**Exercise A**: Which lines of the entries contain the string "tuplet"? Pull out each such line, treating case as significant.

**Extracted text**:
------------------------------------------------------------

Russia on Wednesday blamed Ukraine for a blast on Polish territory that killed two people and launched a wave of international concern the previous day.
The Defense Ministry in Moscow said that the missile which landed in the village of Przewodow near the Ukrainian border was struck down by Ukraine's air defenses.
"Photographs of the wreckage... were unequivocally identified by Russian military experts as fragments of a guided anti-aircraft missile of a Ukrainian S-300 air defense system," the Defense Ministry said in a statement.
Russia’s strikes Tuesday only hit targets on Ukrainian territory, with its closest target located at least 35 kilometers away from the Ukraine-Poland border, Defense Ministry spokesman Igor Konashenkov said in a daily briefing.
The Kremlin meanwhile slammed what it called a “hysterical and Russophobic” response from the West toward the deadly blast.
Kremlin spokesman Dmitry Peskov said that Poland had all the facts showing that the missile debris belonged to an S-300 missile system, which he said has “nothing to do” with Russia.
He then praised the United States’ “measured” response to the incident after U.S. President Joe Biden said it was “unlikely” that the missile was fired from Russia.
Reports Wednesday said Biden told NATO allies that the missile that fell into Poland was a Ukrainian air-defense missile.
Ukrainian Foreign Minister Dmytro Kuleba earlier rejected as a "conspiracy theory" the idea that it may have been a Ukrainian missile.

------------------------------------------------------------

**Exercise input**:
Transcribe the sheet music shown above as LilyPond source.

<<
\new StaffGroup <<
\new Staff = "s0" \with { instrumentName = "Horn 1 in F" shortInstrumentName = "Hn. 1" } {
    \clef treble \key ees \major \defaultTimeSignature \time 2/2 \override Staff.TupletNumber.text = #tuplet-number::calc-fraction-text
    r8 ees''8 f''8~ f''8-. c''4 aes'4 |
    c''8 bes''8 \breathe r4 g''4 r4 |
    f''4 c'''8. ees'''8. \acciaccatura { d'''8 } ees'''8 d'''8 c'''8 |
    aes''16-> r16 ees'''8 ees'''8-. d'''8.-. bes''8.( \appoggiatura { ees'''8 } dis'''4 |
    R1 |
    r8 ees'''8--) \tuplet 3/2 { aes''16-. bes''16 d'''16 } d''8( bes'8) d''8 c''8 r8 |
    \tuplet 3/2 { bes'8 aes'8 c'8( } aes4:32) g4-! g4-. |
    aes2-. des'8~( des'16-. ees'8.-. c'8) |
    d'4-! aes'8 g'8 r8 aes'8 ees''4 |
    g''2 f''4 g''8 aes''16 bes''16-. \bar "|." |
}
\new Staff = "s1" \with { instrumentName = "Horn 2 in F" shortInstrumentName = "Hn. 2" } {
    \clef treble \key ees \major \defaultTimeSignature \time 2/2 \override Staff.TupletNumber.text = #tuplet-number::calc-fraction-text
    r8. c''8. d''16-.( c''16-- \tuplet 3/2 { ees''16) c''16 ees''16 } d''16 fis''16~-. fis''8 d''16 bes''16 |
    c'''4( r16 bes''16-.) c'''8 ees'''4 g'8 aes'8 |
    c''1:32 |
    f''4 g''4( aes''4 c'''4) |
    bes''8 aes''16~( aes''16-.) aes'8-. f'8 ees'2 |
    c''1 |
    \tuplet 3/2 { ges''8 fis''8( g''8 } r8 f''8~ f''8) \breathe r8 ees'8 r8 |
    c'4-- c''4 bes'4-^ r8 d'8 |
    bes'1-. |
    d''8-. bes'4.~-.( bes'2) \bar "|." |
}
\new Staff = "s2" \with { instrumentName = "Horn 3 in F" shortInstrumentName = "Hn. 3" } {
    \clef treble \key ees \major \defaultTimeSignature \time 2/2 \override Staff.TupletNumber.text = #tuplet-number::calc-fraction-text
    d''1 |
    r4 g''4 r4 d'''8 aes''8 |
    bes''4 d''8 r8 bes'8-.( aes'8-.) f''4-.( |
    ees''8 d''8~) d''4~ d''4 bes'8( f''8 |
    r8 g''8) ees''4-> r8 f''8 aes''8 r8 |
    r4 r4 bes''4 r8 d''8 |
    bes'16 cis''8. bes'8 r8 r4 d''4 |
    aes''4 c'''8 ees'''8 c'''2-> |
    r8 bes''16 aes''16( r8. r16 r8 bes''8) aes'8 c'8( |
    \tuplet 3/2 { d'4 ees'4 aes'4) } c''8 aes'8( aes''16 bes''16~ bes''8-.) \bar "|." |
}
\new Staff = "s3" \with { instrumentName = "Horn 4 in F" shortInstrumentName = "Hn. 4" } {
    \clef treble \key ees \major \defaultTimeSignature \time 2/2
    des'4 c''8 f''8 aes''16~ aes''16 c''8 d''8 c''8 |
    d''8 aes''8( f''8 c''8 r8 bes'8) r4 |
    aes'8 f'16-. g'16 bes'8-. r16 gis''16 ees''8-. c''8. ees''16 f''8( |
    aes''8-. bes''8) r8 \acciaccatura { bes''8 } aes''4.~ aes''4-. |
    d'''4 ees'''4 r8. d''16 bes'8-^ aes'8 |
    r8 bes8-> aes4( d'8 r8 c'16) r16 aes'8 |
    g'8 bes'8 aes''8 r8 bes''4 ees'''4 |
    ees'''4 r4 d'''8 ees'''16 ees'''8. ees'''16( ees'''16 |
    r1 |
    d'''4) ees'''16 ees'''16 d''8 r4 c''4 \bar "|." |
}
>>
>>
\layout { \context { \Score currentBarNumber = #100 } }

------------------------------------------------------------

**Exercise B**: Can you reproduce the news report word for word between "Russia’s strikes Tuesday" and "the deadly blast.", inclusive?

**Written solution A**:
    \clef treble \key ees \major \defaultTimeSignature \time 2/2 \override Staff.TupletNumber.text = #tuplet-number::calc-fraction-text
    r8 ees'''8--) \tuplet 3/2 { aes''16-. bes''16 d'''16 } d''8( bes'8) d''8 c''8 r8 |
    \tuplet 3/2 { bes'8 aes'8 c'8( } aes4:32) g4-! g4-. |
    \clef treble \key ees \major \defaultTimeSignature \time 2/2 \override Staff.TupletNumber.text = #tuplet-number::calc-fraction-text
    r8. c''8. d''16-.( c''16-- \tuplet 3/2 { ees''16) c''16 ees''16 } d''16 fis''16~-. fis''8 d''16 bes''16 |
    \tuplet 3/2 { ges''8 fis''8( g''8 } r8 f''8~ f''8) \breathe r8 ees'8 r8 |
    \clef treble \key ees \major \defaultTimeSignature \time 2/2 \override Staff.TupletNumber.text = #tuplet-number::calc-fraction-text
    \tuplet 3/2 { d'4 ees'4 aes'4) } c''8 aes'8( aes''16 bes''16~ bes''8-.) \bar "|." |

**Written solution B**:
Russia’s strikes Tuesday only hit targets on Ukrainian territory, with its closest target located at least 35 kilometers away from the Ukraine-Poland border, Defense Ministry spokesman Igor Konashenkov said in a daily briefing.
The Kremlin meanwhile slammed what it called a “hysterical and Russophobic” response from the West toward the deadly blast.